[Start of section]

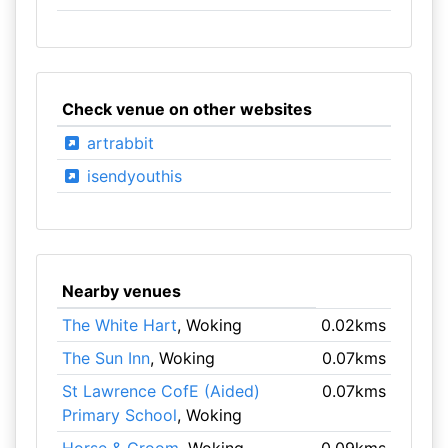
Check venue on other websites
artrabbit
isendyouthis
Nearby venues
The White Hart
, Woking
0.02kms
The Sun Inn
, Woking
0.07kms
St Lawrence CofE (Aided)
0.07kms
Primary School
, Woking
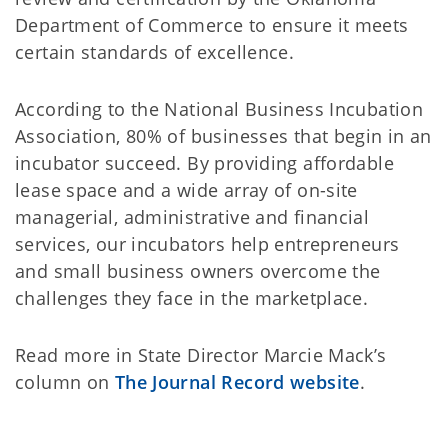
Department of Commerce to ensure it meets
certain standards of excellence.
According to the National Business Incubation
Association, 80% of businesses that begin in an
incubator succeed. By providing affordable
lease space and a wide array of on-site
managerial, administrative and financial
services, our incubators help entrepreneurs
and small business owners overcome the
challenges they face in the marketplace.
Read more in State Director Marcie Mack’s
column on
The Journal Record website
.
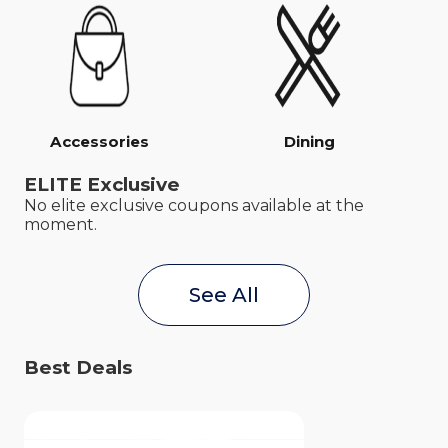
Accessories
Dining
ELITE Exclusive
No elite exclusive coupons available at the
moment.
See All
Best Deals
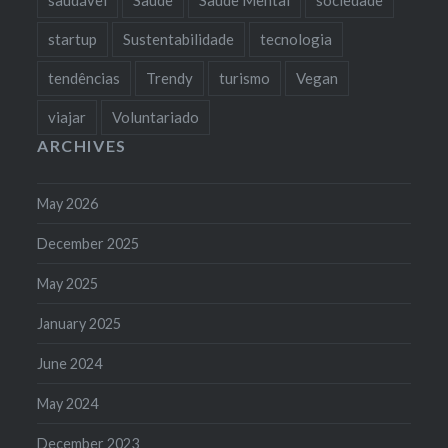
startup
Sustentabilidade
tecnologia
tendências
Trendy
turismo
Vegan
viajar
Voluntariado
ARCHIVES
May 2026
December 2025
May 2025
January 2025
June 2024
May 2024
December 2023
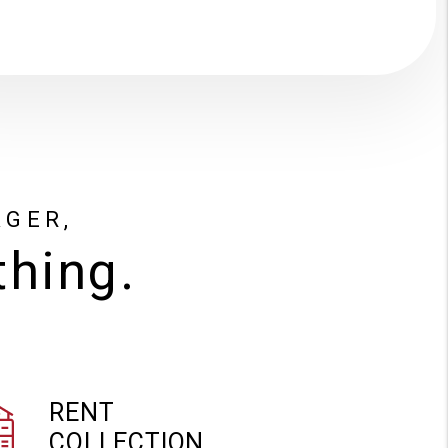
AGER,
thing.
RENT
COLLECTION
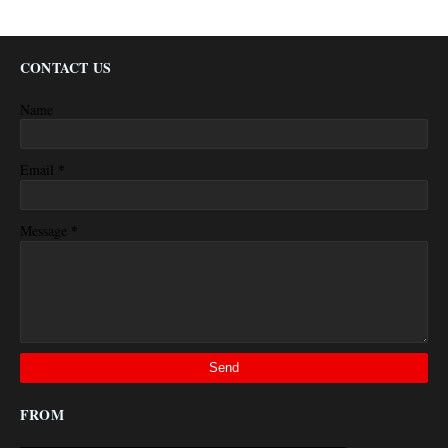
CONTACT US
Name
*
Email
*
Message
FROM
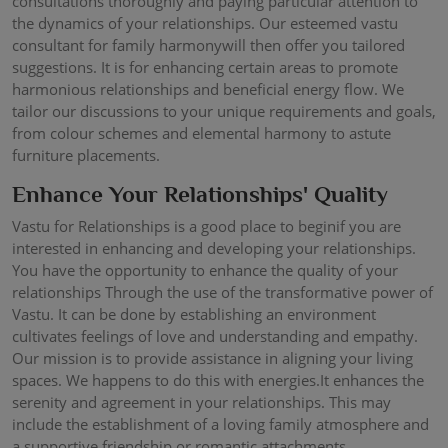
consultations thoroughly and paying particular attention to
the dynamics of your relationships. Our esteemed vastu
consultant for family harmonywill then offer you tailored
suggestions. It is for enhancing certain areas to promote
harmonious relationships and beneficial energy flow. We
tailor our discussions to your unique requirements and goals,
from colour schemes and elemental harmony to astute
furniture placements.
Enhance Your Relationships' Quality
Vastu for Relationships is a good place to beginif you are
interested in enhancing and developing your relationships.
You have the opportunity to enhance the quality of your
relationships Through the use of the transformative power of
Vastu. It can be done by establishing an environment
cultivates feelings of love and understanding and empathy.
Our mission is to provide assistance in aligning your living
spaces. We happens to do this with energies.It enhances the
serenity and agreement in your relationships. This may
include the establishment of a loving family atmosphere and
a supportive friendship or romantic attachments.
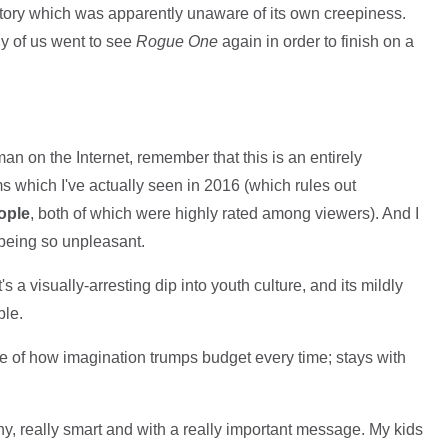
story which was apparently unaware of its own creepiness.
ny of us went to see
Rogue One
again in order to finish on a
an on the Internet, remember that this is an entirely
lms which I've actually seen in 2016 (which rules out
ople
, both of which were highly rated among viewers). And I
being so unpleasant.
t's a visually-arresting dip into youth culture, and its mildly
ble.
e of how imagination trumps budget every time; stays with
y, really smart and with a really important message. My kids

[End of section]

## WHAT NEEDS TO BE DONE
Show every line above in which the word "with" is found.

## WRITTEN SOLUTION
spaces. We happens to do this with energies.It enhances the
e of how imagination trumps budget every time; stays with
y, really smart and with a really important message. My kids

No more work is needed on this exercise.